4. Calculate the F1 score.


In [None]:
# 1. Split Data
# We need to split by Protein ID, not by row
unique_proteins = df_seq['EntryID'].unique()
train_ids, val_ids = train_test_split(unique_proteins, test_size=0.2, random_state=42)

print(f"Train proteins: {len(train_ids)}")
print(f"Val proteins: {len(val_ids)}")

# Filter terms dataframe
train_terms = df_terms[df_terms['EntryID'].isin(train_ids)]
val_terms = df_terms[df_terms['EntryID'].isin(val_ids)]


In [None]:
# 2. Train: Calculate Term Frequencies
# We'll calculate separate frequencies for each ontology (BPO, CCO, MFO) if possible, 
# but for a naive baseline, we can just take the global top terms.
# However, CAFA evaluates on specific ontologies. Let's look at the 'aspect' column if it exists.
# If not, we'll just do global.

# Check columns
print(train_terms.columns)

# Calculate frequency
term_counts = train_terms['term'].value_counts()
term_probs = term_counts / len(train_ids) # Probability = Count / Total Training Proteins

print("Top 10 Most Frequent Terms:")
print(term_probs.head(10))


In [None]:
# 3. Predict & Evaluate
# For the baseline, we predict the same set of terms for EVERY protein.
# Let's pick the top 50 terms.

top_n = 50
top_terms = term_probs.head(top_n).index.tolist()

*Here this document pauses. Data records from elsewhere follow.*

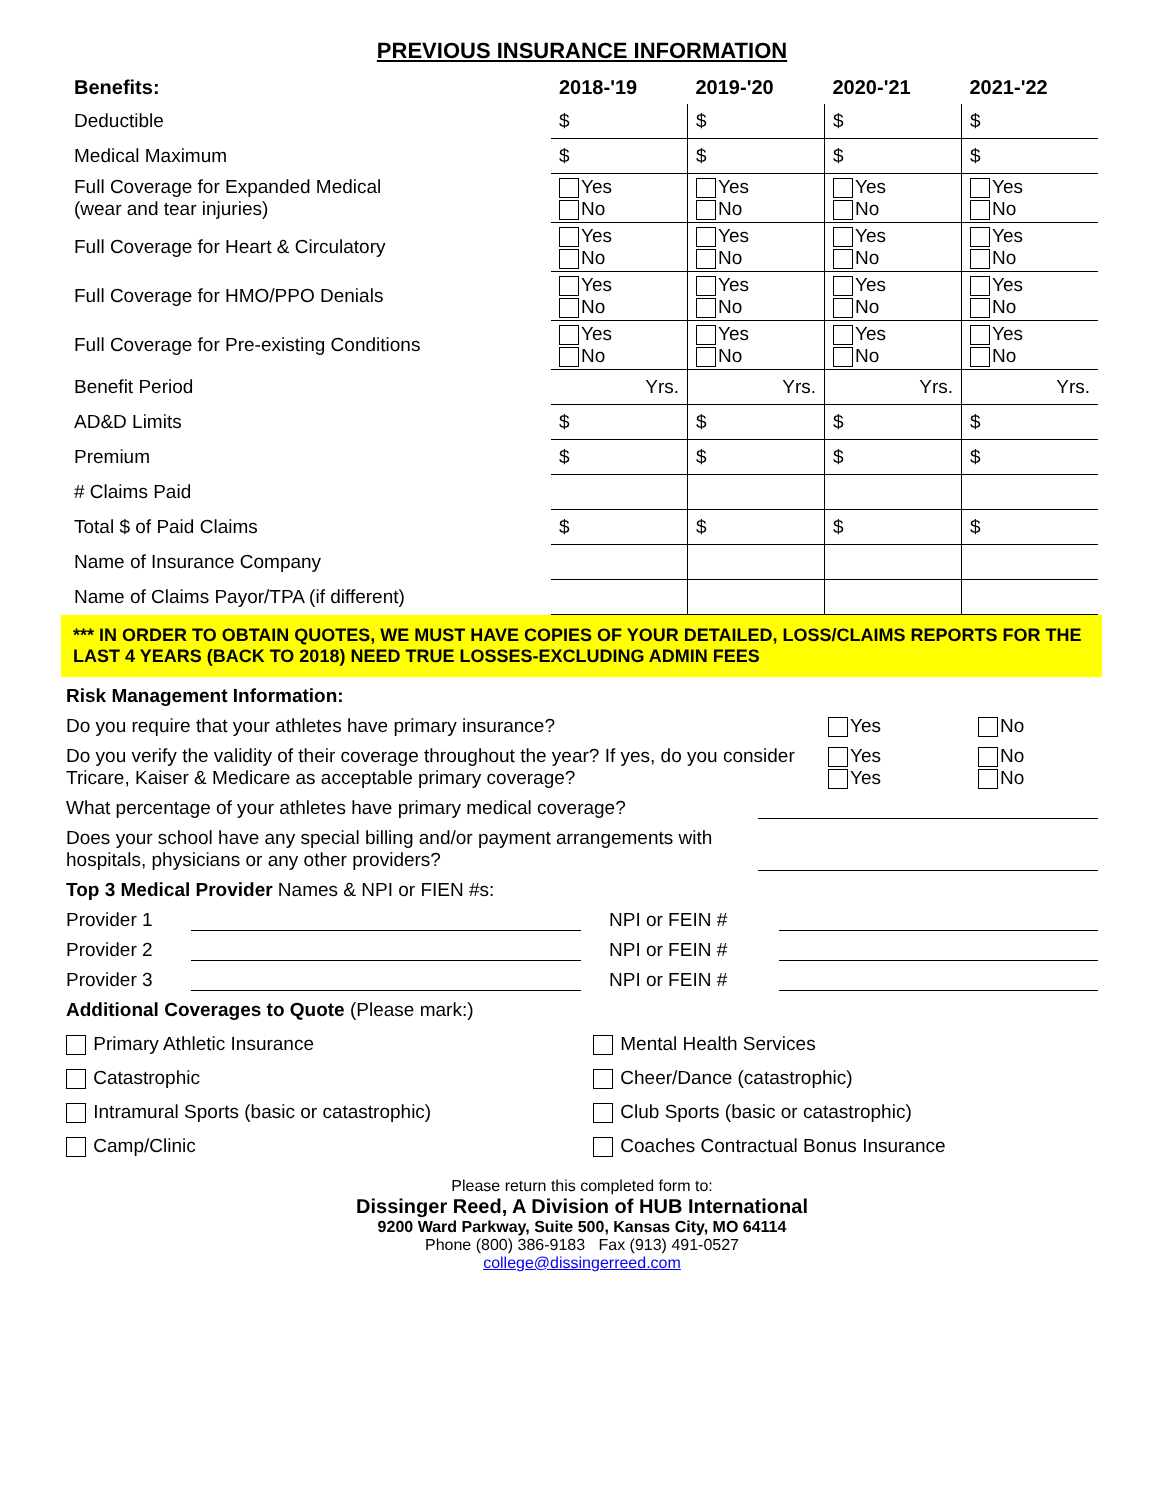PREVIOUS INSURANCE INFORMATION
| Benefits: | 2018-'19 | 2019-'20 | 2020-'21 | 2021-'22 |
| --- | --- | --- | --- | --- |
| Deductible | $ | $ | $ | $ |
| Medical Maximum | $ | $ | $ | $ |
| Full Coverage for Expanded Medical (wear and tear injuries) | Yes No | Yes No | Yes No | Yes No |
| Full Coverage for Heart & Circulatory | Yes No | Yes No | Yes No | Yes No |
| Full Coverage for HMO/PPO Denials | Yes No | Yes No | Yes No | Yes No |
| Full Coverage for Pre-existing Conditions | Yes No | Yes No | Yes No | Yes No |
| Benefit Period | Yrs. | Yrs. | Yrs. | Yrs. |
| AD&D Limits | $ | $ | $ | $ |
| Premium | $ | $ | $ | $ |
| # Claims Paid | | | | |
| Total $ of Paid Claims | $ | $ | $ | $ |
| Name of Insurance Company | | | | |
| Name of Claims Payor/TPA (if different) | | | | |
*** IN ORDER TO OBTAIN QUOTES, WE MUST HAVE COPIES OF YOUR DETAILED, LOSS/CLAIMS REPORTS FOR THE LAST 4 YEARS (BACK TO 2018) NEED TRUE LOSSES-EXCLUDING ADMIN FEES
Risk Management Information:
Do you require that your athletes have primary insurance?
Yes No
Do you verify the validity of their coverage throughout the year? If yes, do you consider Tricare, Kaiser & Medicare as acceptable primary coverage?
Yes
Yes
No
No
What percentage of your athletes have primary medical coverage?
Does your school have any special billing and/or payment arrangements with hospitals, physicians or any other providers?
Top 3 Medical Provider Names & NPI or FIEN #s:
Provider 1 NPI or FEIN #
Provider 2 NPI or FEIN #
Provider 3 NPI or FEIN #
Additional Coverages to Quote (Please mark:)
Primary Athletic Insurance
Mental Health Services
Catastrophic
Cheer/Dance (catastrophic)
Intramural Sports (basic or catastrophic)
Club Sports (basic or catastrophic)
Camp/Clinic
Coaches Contractual Bonus Insurance
Please return this completed form to:
Dissinger Reed, A Division of HUB International
9200 Ward Parkway, Suite 500, Kansas City, MO 64114
Phone (800) 386-9183 Fax (913) 491-0527
college@dissingerreed.com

# Prepare Ground Truth for Validation
# We need a format suitable for scikit-learn or manual F1 calculation.
# Since this is multi-label, let's do a simplified evaluation:
# Average Intersection over Union (Jaccard) or Precision/Recall per protein.

def evaluate_baseline(val_ids, val_terms_df, predicted_terms):
    # Create a dictionary of true terms for fast lookup
    true_terms_dict = val_terms_df.groupby('EntryID')['term'].apply(set).to_dict()
    
    precisions = []
    recalls = []
    f1s = []
    
    pred_set = set(predicted_terms)
    
    for pid in val_ids:
        true_set = true_terms_dict.get(pid, set())
        
        if len(true_set) == 0:
            continue
            
        # Intersection
        tp = len(pred_set.intersection(true_set))
        fp = len(pred_set) - tp
        fn = len(true_set) - tp
        
        p = tp / (tp + fp) if (tp + fp) > 0 else 0
        r = tp / (tp + fn) if (tp + fn) > 0 else 0
        f1 = 2 * p * r / (p + r) if (p + r) > 0 else 0
        
        precisions.append(p)
        recalls.append(r)
        f1s.append(f1)
        
    return np.mean(precisions), np.mean(recalls), np.mean(f1s)

precision, recall, f1 = evaluate_baseline(val_ids, val_terms, top_terms)

print(f"Baseline Results (Top {top_n} terms):")
print(f"Precision: {precision:.4f}")
print(f"Recall:    {recall:.4f}")
print(f"F1 Score:  {f1:.4f}")


## Conclusion
This F1 score represents the "floor" performance. Any machine learning model we build (BLAST, CNN, ProtBERT) must beat this score to be considered useful.

**Next Steps:**
1. Implement a BLAST-based baseline (usually much stronger).
2. Start building the actual Data Loaders for the deep learning pipeline.